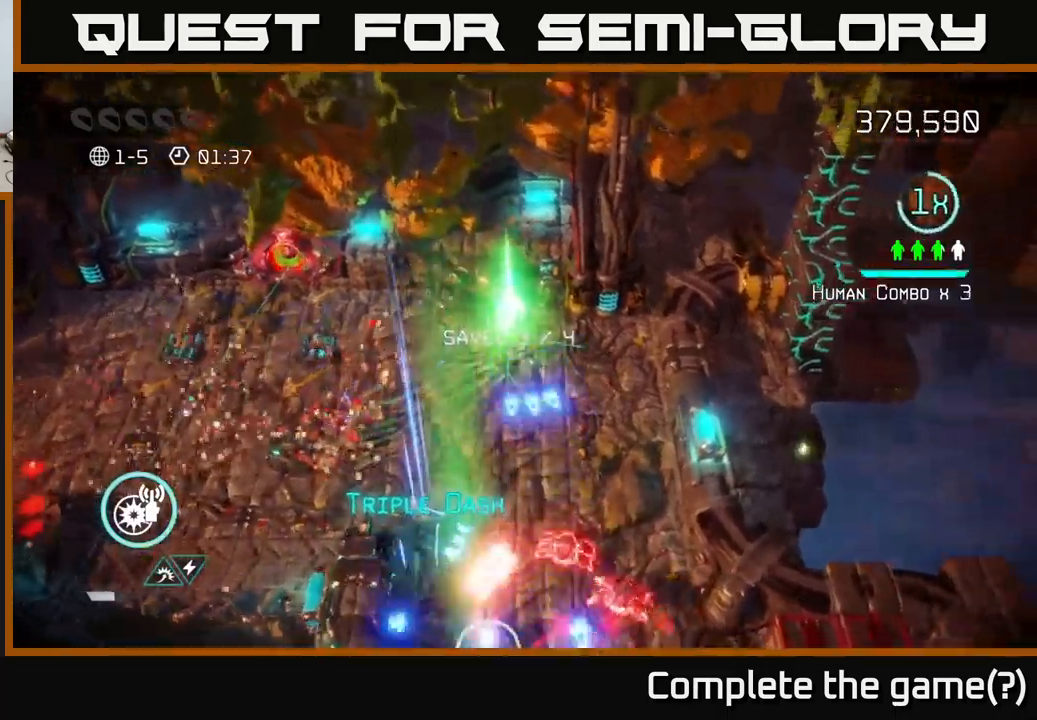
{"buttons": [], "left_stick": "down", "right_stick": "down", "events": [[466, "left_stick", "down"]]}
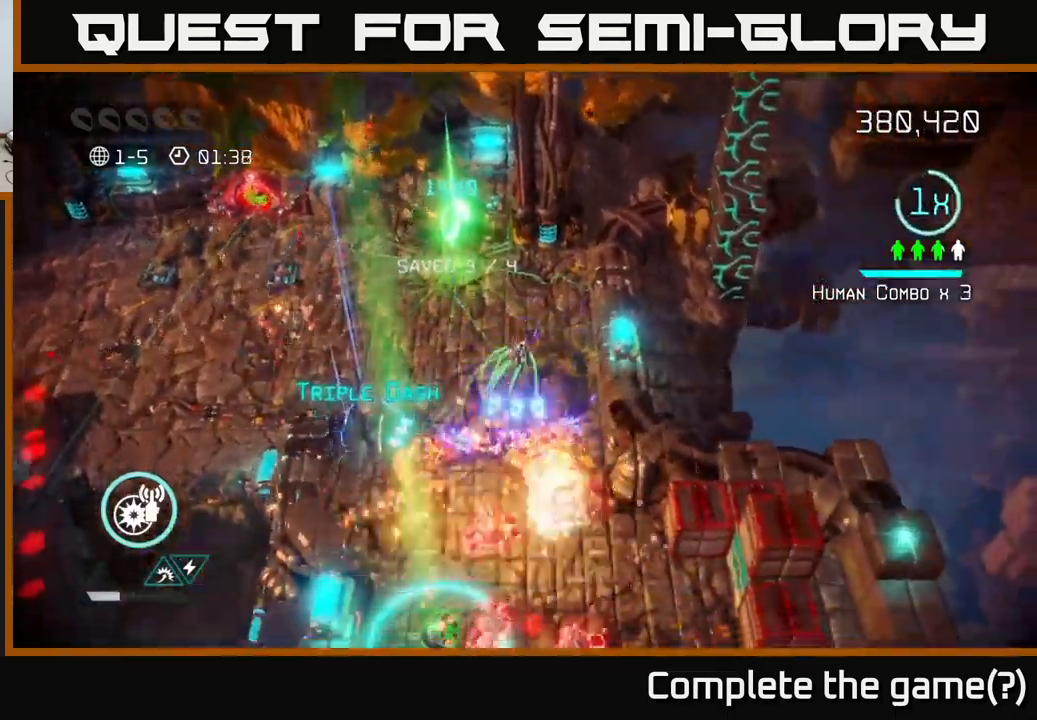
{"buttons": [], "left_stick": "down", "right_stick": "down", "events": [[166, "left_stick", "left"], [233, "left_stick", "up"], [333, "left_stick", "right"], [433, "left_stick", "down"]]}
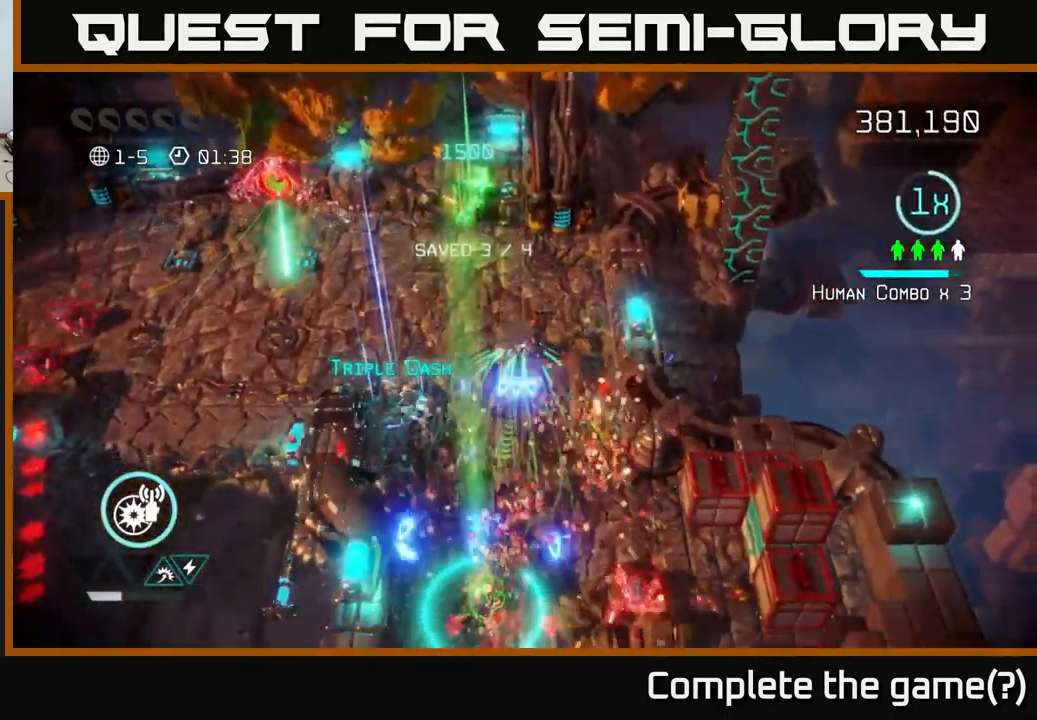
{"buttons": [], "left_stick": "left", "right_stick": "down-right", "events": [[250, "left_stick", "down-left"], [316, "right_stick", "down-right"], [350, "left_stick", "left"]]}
━━━━━━━━
> [Problem to solve] Return the complete material above exactly, with no picture.

> [Answer box]
{"buttons": [], "left_stick": "down", "right_stick": "down", "events": [[466, "left_stick", "down"]]}
{"buttons": [], "left_stick": "down", "right_stick": "down", "events": [[166, "left_stick", "left"], [233, "left_stick", "up"], [333, "left_stick", "right"], [433, "left_stick", "down"]]}
{"buttons": [], "left_stick": "left", "right_stick": "down-right", "events": [[250, "left_stick", "down-left"], [316, "right_stick", "down-right"], [350, "left_stick", "left"]]}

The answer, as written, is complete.